Mr. Ashcroft's tormentors continued yesterday to look for ringers to use against his candidacy. An "interfaith" group of somewhat vague ancestry, which appears to comprise the usual suspects accustomed to preaching to empty pews, urged the Senate Judiciary Committee, which opens hearings this morning, to ask Mr. Ashcroft the usual when-did-you-stop-beating-your-wife question: If confirmed, would he allow Christianity to be imposed on public institutions and sanction discrimination against other faiths.

"Religion in the public square must respect the rights of others to practice faith without imposing one ideology or belief," said the Rev. C. Welton Gaddy, a Baptist preacher who is executive director of the Interfaith Alliance. As the attorney general, Mr. Ashcroft "would be charged with upholding and fully enforcing the constitutional rights and liberties of faith groups that he clearly judges to be wrong and in need of correction." Mr. Gaddy does not say which "faith groups" he thinks Mr. Ashcroft believes are "wrong" and "in need of correction." (Several bystanders were all but overcome by the stench of the sanctimony.)

Nor does Mr. Gaddy acknowledge that Mr. Ashcroft has, in the past, said emphatically that his own Pentecostal faith like Mr. Gaddy's professed Baptist faith teaches that it is wrong to impose his religious beliefs on others. Mr. Ashcroft's critics take care to pay tribute to his reputation as a man of conscience and character.

But religious divines like C. Welton Gaddy and his colleagues do not actually believe that Mr. Ashcroft intends to send federal agents armed with automatic rifles into private homes (that was Janet Reno's schtick) to make them sing "Amazing Grace, How Sweet the Sound" any more than the Revs. Jesse Jackson and Al Sharpton believe that Mr. Ashcroft will haul out the fire hoses and unleash the Dobermans to drive little black children back to the cotton fields.

Charles Evers, the brother of slain civil rights leader Medgar Evers, is right about John Ashcroft, and they know it. Mr. Evers, the former mayor of Fayette, Miss., sent letters yesterday on behalf of Mr. Ashcroft to two members of the Judiciary Committee, Teddy Kennedy of Massachusetts, who with Rep. Barney Frank of Massachusetts guards the pure blue flame of morality as Democrats understand it, and Orrin Hatch of Utah, the Republican chairman. "Senator Ashcroft is a man of tremendous experience and high integrity," Mr. Evers wrote. "The allegations of racism against him are not supported by facts. A look at Senator Ashcroft's record as governor of Missouri and as a United States senator shows that he voted to confirm 23 of 26 African American judicial appointments."

It's all in the game, and the game is to strangle the new administration in the cradle as the overture to '04. A key handful of the Democratic senators, including but not limited to the junior senator from New York, are already candidates, and the first opportunity to put down markers arrives this morning.

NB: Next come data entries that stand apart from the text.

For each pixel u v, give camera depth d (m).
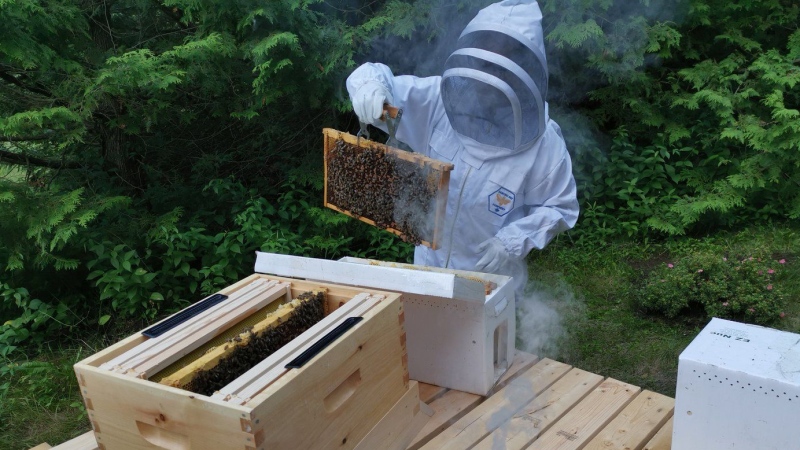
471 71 2.42
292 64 4.41
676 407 1.92
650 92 6.09
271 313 1.93
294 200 4.95
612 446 2.06
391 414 1.87
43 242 3.80
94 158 4.77
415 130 3.09
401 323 1.88
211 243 4.57
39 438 3.21
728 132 5.55
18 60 3.65
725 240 5.57
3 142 4.57
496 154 2.85
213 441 1.36
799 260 5.07
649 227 5.80
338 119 5.38
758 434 1.78
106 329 4.22
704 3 5.96
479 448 2.03
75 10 3.97
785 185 5.82
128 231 4.34
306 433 1.47
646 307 4.49
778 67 5.72
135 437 1.51
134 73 3.82
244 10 4.28
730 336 2.00
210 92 4.80
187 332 1.69
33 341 4.04
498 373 2.45
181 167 5.33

The Democrats not only understand knee-in-the-groin, thumb-in-the-eye politics, but relish it, like the cowboy who rides into town on Saturday night looking for a saloon to break up and goes home disappointed if neither eye has been blackened. It's John Ashcroft's luck, if he will pardon the metaphor, that the Democrats elected his saloon.

George W. knows this, and he must hope that all his men (and women) understand this, too. No matter how rough the fight gets, no matter how tempting it may be to retreat into Republican tradition and turn tail, they cannot even for a nanosecond entertain thoughts of pulling the plug. Not this time, or they're all dead.